The evolution of business into co-living means not only that being inspired in the office space is not enough and one needs networking opportunities and inspiration 24/7, it also responds to the processes that turned the bedroom into a contemporary workplace. Beatriz Colomina writes that, “between the bed in the office and the office in the bed, a whole new horizontal architecture has taken over. It is magnified by the ‘flat’ networks of social media that have themselves become fully integrated into professional, business, and industrial environments in a collapse of traditional distinctions between private and public, work and play, rest and action.”9 The irony is that I am finishing the last few lines of this text while lounging in my bed, the blue light of the screen softly dispersing onto the dusky silhouettes of the room.

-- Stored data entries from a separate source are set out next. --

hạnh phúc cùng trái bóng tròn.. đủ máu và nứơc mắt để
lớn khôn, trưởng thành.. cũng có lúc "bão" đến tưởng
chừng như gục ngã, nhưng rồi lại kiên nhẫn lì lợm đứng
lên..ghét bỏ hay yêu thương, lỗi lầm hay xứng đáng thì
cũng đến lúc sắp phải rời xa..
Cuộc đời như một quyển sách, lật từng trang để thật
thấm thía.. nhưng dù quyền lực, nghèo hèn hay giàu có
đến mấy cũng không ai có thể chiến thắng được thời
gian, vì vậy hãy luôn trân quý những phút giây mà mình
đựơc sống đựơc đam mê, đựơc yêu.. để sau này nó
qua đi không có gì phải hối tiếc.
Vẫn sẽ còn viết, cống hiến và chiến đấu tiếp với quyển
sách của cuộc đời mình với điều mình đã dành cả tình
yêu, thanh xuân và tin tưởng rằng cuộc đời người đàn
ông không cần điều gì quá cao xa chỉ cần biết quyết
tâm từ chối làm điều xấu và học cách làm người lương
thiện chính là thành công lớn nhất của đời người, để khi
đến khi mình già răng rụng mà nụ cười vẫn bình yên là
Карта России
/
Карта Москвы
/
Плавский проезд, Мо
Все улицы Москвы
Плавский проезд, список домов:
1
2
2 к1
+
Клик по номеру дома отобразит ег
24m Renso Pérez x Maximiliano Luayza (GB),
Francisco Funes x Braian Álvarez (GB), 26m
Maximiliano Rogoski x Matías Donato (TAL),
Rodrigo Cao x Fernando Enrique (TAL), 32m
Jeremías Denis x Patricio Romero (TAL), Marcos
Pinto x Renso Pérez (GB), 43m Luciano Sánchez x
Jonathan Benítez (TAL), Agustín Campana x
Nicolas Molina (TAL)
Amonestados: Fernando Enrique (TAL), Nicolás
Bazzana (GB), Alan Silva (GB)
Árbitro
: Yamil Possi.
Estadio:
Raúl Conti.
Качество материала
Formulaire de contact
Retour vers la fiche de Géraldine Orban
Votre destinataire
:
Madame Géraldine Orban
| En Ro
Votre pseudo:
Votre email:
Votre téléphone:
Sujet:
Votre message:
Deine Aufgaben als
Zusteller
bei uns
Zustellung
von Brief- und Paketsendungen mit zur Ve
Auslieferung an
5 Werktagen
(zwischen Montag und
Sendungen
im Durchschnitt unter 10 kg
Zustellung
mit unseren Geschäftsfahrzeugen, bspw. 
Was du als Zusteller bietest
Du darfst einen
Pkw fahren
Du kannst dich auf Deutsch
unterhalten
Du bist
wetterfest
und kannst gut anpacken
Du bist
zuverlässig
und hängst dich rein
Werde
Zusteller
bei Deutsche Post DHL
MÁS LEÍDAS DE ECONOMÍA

Just as my own bed has been my office too many times, the co-living space bed in particular might be “the final stage of housing, domestic space, and leisure itself as the capitalist frontier.”10

If there is no “outside” of work in co-living space and life equals enterprise: the co-living space is a perfect “social factory.” A social factory, which, according to Stefano Harney, is an outcome of a new rhythm of work imposed on a global scale, what he calls “contemporary operations management,” that is preoccupied with an assembly line process of cognitive and affective labor that has no outside. Owing to the analysis of Frantz Fanon, he notes that the first such social factory of European work rhythm was the colony, “where worker replaces subject in society as a whole. In the colony, in the first social factory, any move to other social being was, as it is today, criminal, conspiratorial. The only sound in the social factory is the rhythm of work because that is what takes place in a factory.”11

While the (for now) still existing Wagenburg Lohmühle reminds us, as many other initiatives, that it is possible to claim autonomy from neoliberal governance of everyday life, it is, however, hard to do so once life has itself become an enterprise; one does not need to wait for a co-living business to take over. How will we find the processes to define autonomy and withdrawal anew when in the meantime co-living business will not settle for less than Mars?